Nigeria, pemilik energi minyak terbesar di Benua Afrika dengan produksi 2,5 juta barrel per hari, menjadi contoh terbaru untuk itu. Gara-gara keputusan Presiden Goodluck Jonathan yang menaikkan harga minyak pada 1 Januari lalu, warga melakukan protes.
Perekonomian negara lumpuh karena aksi protes di mana-mana. Kerugian akibat aksi protes sebesar 1,3 miliar dollar AS. Presiden menurunkan lagi harga minyak 30 persen karena aksi protes itu, tetapi kerugian sudah sempat besar.
Di samping itu, anjungan minyak milik Chevron terus membara karena terbakar di lepas pantai Nigeria hingga hari kelima pada 20 Januari.
Aksi massa di Nigeria mengingatkan kita pada teori lama bahwa minyak telah menjelma menjadi kutukan.
”Sepuluh tahun dari sekarang, dua puluh tahun dari sekarang, Anda akan melihat minyak membawa kekacauan bagi kita. Minyak adalah ampas setan,” demikian pernyataan politikus Venezuela, Juan Pablo Pérez Alfonzo, salah seorang pendiri Organisasi Negara Pengekspor Minyak (OPEC).
Ucapannya itu dia utarakan tahun 1973 dan dikutip kembali di majalah Fortune edisi 3 Februari 2003. Dia pernah menjabat sebagai Menteri Pembangunan Venezuela dan merupakan politikus terkenal di negara itu.
Ungkapan ini, kekayaan bisa menjadi kutukan, pertama kali diformalkan oleh ekonom dan pemerhati perminyakan Richard Auty pada tahun 1993. Ini untuk melukiskan bagaimana negara-negara kaya minyak tak mampu menggunakan kekayaan itu untuk menambah kemakmuran warga.
Disebut sebagai kutukan karena banyak negara kaya minyak nyatanya tidak berkembang lebih baik dari segi ekonomi dibandingkan dengan negara miskin sumber daya.

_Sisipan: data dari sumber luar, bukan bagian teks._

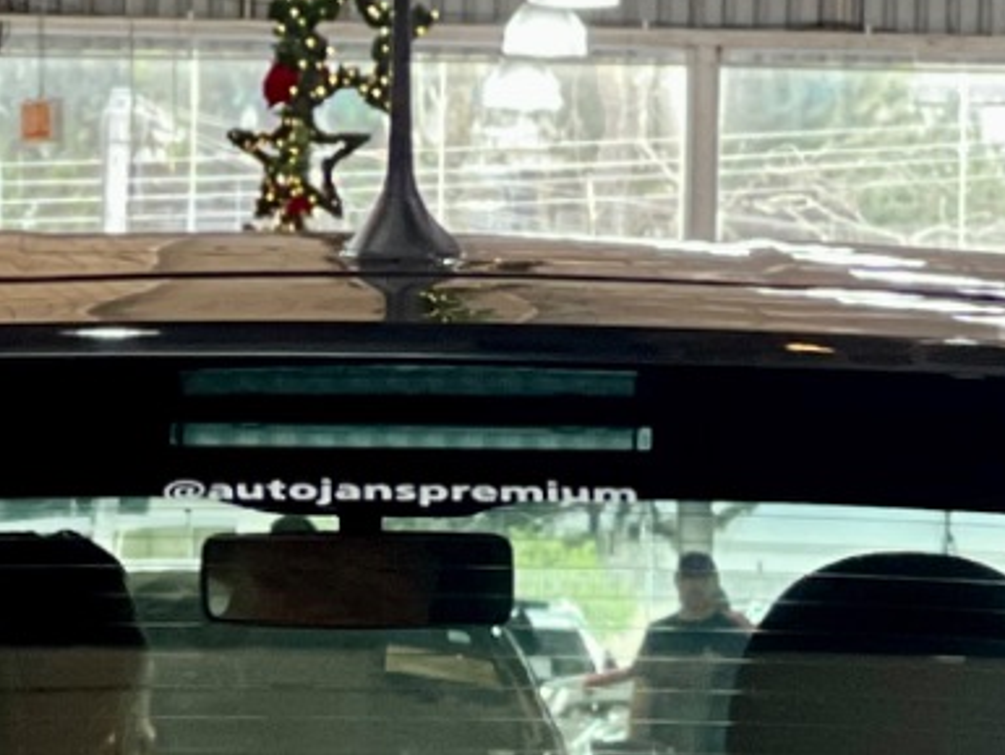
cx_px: 386
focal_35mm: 384
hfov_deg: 5.2
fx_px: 11152
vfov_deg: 3.8
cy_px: 1510
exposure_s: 1/40
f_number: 2.8
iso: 250
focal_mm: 9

Majalah Fortune melanjutkan, ekonom lain, seperti Jeffrey Sachs dan Andrew Warner, telah melakukan beberapa studi.
Hasilnya memperlihatkan korelasi negatif antara kekayaan alam dan kinerja ekonomi. Secara empiris, pada periode 1965-1998, pendapatan per kapita negara-negara anggota OPEC anjlok rata-rata 1,3 persen. Pada periode sama, di negara berkembang miskin sumber daya terjadi kenaikan pendapatan per kapita 2,2 persen.